With nothing added or dropped, copy the data that follows exactly.

──────── Dataset content

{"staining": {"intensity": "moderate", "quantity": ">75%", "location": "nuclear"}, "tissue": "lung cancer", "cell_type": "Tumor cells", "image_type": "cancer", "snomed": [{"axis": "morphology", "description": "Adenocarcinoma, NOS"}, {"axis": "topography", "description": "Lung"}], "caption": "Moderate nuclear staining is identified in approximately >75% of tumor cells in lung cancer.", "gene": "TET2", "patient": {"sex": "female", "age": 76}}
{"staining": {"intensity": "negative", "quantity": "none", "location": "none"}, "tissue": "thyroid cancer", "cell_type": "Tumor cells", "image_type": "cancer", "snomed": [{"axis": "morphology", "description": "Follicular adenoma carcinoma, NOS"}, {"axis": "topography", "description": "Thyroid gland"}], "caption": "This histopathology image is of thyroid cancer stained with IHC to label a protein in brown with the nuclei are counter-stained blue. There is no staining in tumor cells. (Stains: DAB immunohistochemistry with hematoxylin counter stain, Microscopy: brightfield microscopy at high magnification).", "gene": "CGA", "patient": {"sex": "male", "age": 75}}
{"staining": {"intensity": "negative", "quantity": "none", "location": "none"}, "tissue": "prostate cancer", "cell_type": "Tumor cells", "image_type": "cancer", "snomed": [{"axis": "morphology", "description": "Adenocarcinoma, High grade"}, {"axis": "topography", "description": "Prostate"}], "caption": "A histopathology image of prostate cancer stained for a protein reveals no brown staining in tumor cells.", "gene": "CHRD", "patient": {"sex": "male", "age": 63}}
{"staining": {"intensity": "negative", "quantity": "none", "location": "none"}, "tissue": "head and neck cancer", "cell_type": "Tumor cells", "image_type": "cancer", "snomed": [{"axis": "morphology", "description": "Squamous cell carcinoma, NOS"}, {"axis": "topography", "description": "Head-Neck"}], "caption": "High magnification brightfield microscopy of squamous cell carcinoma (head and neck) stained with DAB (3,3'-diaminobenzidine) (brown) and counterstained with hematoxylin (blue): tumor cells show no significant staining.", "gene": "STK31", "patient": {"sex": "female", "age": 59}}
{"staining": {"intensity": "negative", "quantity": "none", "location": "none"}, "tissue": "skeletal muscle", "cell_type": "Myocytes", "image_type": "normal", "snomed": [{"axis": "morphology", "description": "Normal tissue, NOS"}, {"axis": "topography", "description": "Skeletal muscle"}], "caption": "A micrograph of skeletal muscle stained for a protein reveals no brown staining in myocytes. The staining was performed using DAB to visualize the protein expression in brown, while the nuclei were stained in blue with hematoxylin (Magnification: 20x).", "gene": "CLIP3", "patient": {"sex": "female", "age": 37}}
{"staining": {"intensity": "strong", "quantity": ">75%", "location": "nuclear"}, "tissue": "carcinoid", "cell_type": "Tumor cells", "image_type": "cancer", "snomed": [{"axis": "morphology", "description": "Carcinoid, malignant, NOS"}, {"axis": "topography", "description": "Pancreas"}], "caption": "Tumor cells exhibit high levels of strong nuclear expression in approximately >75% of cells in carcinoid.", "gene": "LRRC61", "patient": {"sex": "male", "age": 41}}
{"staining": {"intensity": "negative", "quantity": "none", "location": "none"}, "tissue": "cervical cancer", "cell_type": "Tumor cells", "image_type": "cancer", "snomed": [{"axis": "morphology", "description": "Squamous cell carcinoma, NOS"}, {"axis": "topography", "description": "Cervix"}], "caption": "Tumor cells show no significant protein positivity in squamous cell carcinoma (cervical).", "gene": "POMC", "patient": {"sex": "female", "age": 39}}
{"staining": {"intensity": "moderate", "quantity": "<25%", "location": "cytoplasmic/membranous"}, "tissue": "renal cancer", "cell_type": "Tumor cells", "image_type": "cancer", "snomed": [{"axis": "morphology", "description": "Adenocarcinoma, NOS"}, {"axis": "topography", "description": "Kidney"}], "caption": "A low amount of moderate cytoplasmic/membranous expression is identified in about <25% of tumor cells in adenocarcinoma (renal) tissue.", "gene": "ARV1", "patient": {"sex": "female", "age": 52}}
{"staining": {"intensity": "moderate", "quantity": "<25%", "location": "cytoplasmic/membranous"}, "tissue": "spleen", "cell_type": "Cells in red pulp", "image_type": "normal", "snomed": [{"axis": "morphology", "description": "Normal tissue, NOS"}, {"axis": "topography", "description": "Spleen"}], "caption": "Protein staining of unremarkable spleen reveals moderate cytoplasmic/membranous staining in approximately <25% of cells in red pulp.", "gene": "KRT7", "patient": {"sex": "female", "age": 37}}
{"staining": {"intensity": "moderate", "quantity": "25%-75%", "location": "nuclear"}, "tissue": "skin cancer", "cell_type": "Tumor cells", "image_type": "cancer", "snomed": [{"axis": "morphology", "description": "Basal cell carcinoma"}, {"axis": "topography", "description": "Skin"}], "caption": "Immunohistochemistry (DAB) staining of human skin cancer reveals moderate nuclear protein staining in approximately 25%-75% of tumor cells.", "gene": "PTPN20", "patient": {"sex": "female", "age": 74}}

────────────────

▶ Finished exercise
{"staining": {"intensity": "moderate", "quantity": ">75%", "location": "nuclear"}, "tissue": "lung cancer", "cell_type": "Tumor cells", "image_type": "cancer", "snomed": [{"axis": "morphology", "description": "Adenocarcinoma, NOS"}, {"axis": "topography", "description": "Lung"}], "caption": "Moderate nuclear staining is identified in approximately >75% of tumor cells in lung cancer.", "gene": "TET2", "patient": {"sex": "female", "age": 76}}
{"staining": {"intensity": "negative", "quantity": "none", "location": "none"}, "tissue": "thyroid cancer", "cell_type": "Tumor cells", "image_type": "cancer", "snomed": [{"axis": "morphology", "description": "Follicular adenoma carcinoma, NOS"}, {"axis": "topography", "description": "Thyroid gland"}], "caption": "This histopathology image is of thyroid cancer stained with IHC to label a protein in brown with the nuclei are counter-stained blue. There is no staining in tumor cells. (Stains: DAB immunohistochemistry with hematoxylin counter stain, Microscopy: brightfield microscopy at high magnification).", "gene": "CGA", "patient": {"sex": "male", "age": 75}}
{"staining": {"intensity": "negative", "quantity": "none", "location": "none"}, "tissue": "prostate cancer", "cell_type": "Tumor cells", "image_type": "cancer", "snomed": [{"axis": "morphology", "description": "Adenocarcinoma, High grade"}, {"axis": "topography", "description": "Prostate"}], "caption": "A histopathology image of prostate cancer stained for a protein reveals no brown staining in tumor cells.", "gene": "CHRD", "patient": {"sex": "male", "age": 63}}
{"staining": {"intensity": "negative", "quantity": "none", "location": "none"}, "tissue": "head and neck cancer", "cell_type": "Tumor cells", "image_type": "cancer", "snomed": [{"axis": "morphology", "description": "Squamous cell carcinoma, NOS"}, {"axis": "topography", "description": "Head-Neck"}], "caption": "High magnification brightfield microscopy of squamous cell carcinoma (head and neck) stained with DAB (3,3'-diaminobenzidine) (brown) and counterstained with hematoxylin (blue): tumor cells show no significant staining.", "gene": "STK31", "patient": {"sex": "female", "age": 59}}
{"staining": {"intensity": "negative", "quantity": "none", "location": "none"}, "tissue": "skeletal muscle", "cell_type": "Myocytes", "image_type": "normal", "snomed": [{"axis": "morphology", "description": "Normal tissue, NOS"}, {"axis": "topography", "description": "Skeletal muscle"}], "caption": "A micrograph of skeletal muscle stained for a protein reveals no brown staining in myocytes. The staining was performed using DAB to visualize the protein expression in brown, while the nuclei were stained in blue with hematoxylin (Magnification: 20x).", "gene": "CLIP3", "patient": {"sex": "female", "age": 37}}
{"staining": {"intensity": "strong", "quantity": ">75%", "location": "nuclear"}, "tissue": "carcinoid", "cell_type": "Tumor cells", "image_type": "cancer", "snomed": [{"axis": "morphology", "description": "Carcinoid, malignant, NOS"}, {"axis": "topography", "description": "Pancreas"}], "caption": "Tumor cells exhibit high levels of strong nuclear expression in approximately >75% of cells in carcinoid.", "gene": "LRRC61", "patient": {"sex": "male", "age": 41}}
{"staining": {"intensity": "negative", "quantity": "none", "location": "none"}, "tissue": "cervical cancer", "cell_type": "Tumor cells", "image_type": "cancer", "snomed": [{"axis": "morphology", "description": "Squamous cell carcinoma, NOS"}, {"axis": "topography", "description": "Cervix"}], "caption": "Tumor cells show no significant protein positivity in squamous cell carcinoma (cervical).", "gene": "POMC", "patient": {"sex": "female", "age": 39}}
{"staining": {"intensity": "moderate", "quantity": "<25%", "location": "cytoplasmic/membranous"}, "tissue": "renal cancer", "cell_type": "Tumor cells", "image_type": "cancer", "snomed": [{"axis": "morphology", "description": "Adenocarcinoma, NOS"}, {"axis": "topography", "description": "Kidney"}], "caption": "A low amount of moderate cytoplasmic/membranous expression is identified in about <25% of tumor cells in adenocarcinoma (renal) tissue.", "gene": "ARV1", "patient": {"sex": "female", "age": 52}}
{"staining": {"intensity": "moderate", "quantity": "<25%", "location": "cytoplasmic/membranous"}, "tissue": "spleen", "cell_type": "Cells in red pulp", "image_type": "normal", "snomed": [{"axis": "morphology", "description": "Normal tissue, NOS"}, {"axis": "topography", "description": "Spleen"}], "caption": "Protein staining of unremarkable spleen reveals moderate cytoplasmic/membranous staining in approximately <25% of cells in red pulp.", "gene": "KRT7", "patient": {"sex": "female", "age": 37}}
{"staining": {"intensity": "moderate", "quantity": "25%-75%", "location": "nuclear"}, "tissue": "skin cancer", "cell_type": "Tumor cells", "image_type": "cancer", "snomed": [{"axis": "morphology", "description": "Basal cell carcinoma"}, {"axis": "topography", "description": "Skin"}], "caption": "Immunohistochemistry (DAB) staining of human skin cancer reveals moderate nuclear protein staining in approximately 25%-75% of tumor cells.", "gene": "PTPN20", "patient": {"sex": "female", "age": 74}}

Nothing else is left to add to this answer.